One could pick the court’s analysis of any of these three issues to focus on, and have plenty to write about, but today I will comment in particular on the court’s discussion of the viability of claims for equitable relief in this circuit after Sereboff, particularly since the court points out that the First Circuit itself has not yet found reason to interpret and apply Sereboff, other than to cite the case for the proposition that “what forms of relief are considered equitable is a matter in dispute.” On this issue, the district court began by providing a handy blueprint for analyzing claims for equitable relief in this circuit, and whether they can proceed without running afoul of Supreme Court precedent. Addressing “29 U.S.C. § 1132(a)(3), which provides [that a] civil action may be brought by a participant, beneficiary, or fiduciary (A) to enjoin any act or practice which violates any provision of this subchapter or the terms of the plan, or (B) to obtain other appropriate equitable relief (I) to redress such violations or (ii) to enforce any provisions of this subchapter or the terms of the plan,” the court stated:

 

By its terms, however, section 1132(a)(3) authorizes only "those categories of relief that were typically available in equity." Sereboff v. Mid Atl. Med. Servs., U.S. , 126 S. Ct. 1869 (2006) (quoting Mertens v. Hewitt Associates, 508 U.S. 248, 256 (1993) (emphasis in original)). If the plaintiffs seek legal as opposed to equitable relief, "their suit is not authorized by § [1132(a)(3)]." Great-West Life & Annuity Ins. Co. v. Knudson, 534 U.S. 204, 218 (2002).

The First Circuit has set forth a two-step inquiry to evaluate a cause of action under § 1132(a)(3): "1) is the proposed relief equitable, and 2) if so, is it appropriate?" LaRocca v. Borden, Inc., 276 F.3d 22, 27-28 (1st Cir. 2002). With respect to the first prong, under ERISA, "’equitable relief’ includes ‘those categories of relief that were typically available in equity (such as injunction, mandamus, and restitution, but not compensatory damages).’" Id. at 28 (quoting Mertens, 508 U.S. at 256). Turning to the second step, the purpose of § 1132(a)(3) is to serve as a "safety net, offering appropriate equitable relief for injuries caused by violations that § [1132] does not elsewhere adequately remedy." Id. (quoting Varity Corp. v. Howe, 516 U.S. 489, 512 (1996)).
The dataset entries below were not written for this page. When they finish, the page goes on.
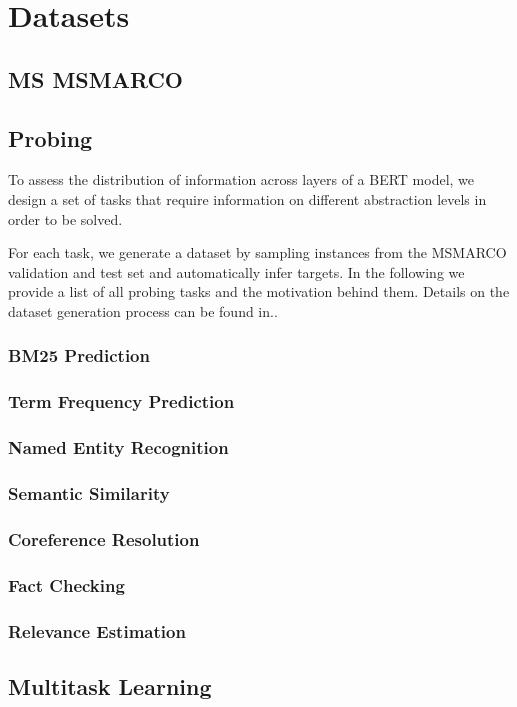 \chapter{Datasets}
\label{chap:datasets}
\section{MS MSMARCO}
\section{Probing}
To assess the distribution of information across layers of a BERT model, we design a set of tasks that require information on different abstraction levels in order to be solved.

For each task, we generate a dataset by sampling instances from the MSMARCO validation and test set and automatically infer targets. In the following we provide a list of all probing tasks and the motivation behind them. Details on the dataset generation process can be found in..

\subsection{BM25 Prediction}

\subsection{Term Frequency Prediction}

\subsection{Named Entity Recognition}

\subsection{Semantic Similarity}

\subsection{Coreference Resolution}

\subsection{Fact Checking}

\subsection{Relevance Estimation}

\section{Multitask Learning}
This is a very handy formulation that one can borrow to begin the section of any brief submitted in this circuit arguing over whether or not a particular claim can proceed under this section of ERISA. The court then went on, however, to provide far more analysis and guidance on this issue, explaining how a proper analysis of Sereboff and subsequent history from other circuits established that the plaintiffs were seeking a legal remedy dressed in the clothing of equitable relief, and that the claim therefore could not proceed under this statutory section.

Second of all, the bank’s lawyers did a terrific job here, drawing the court across a diverse range of ERISA issues and convincing the court that none of the plaintiffs’ claims were viable in light of the statute and case law interpreting it. I tip my hat to the bank’s lawyers for a terrific win.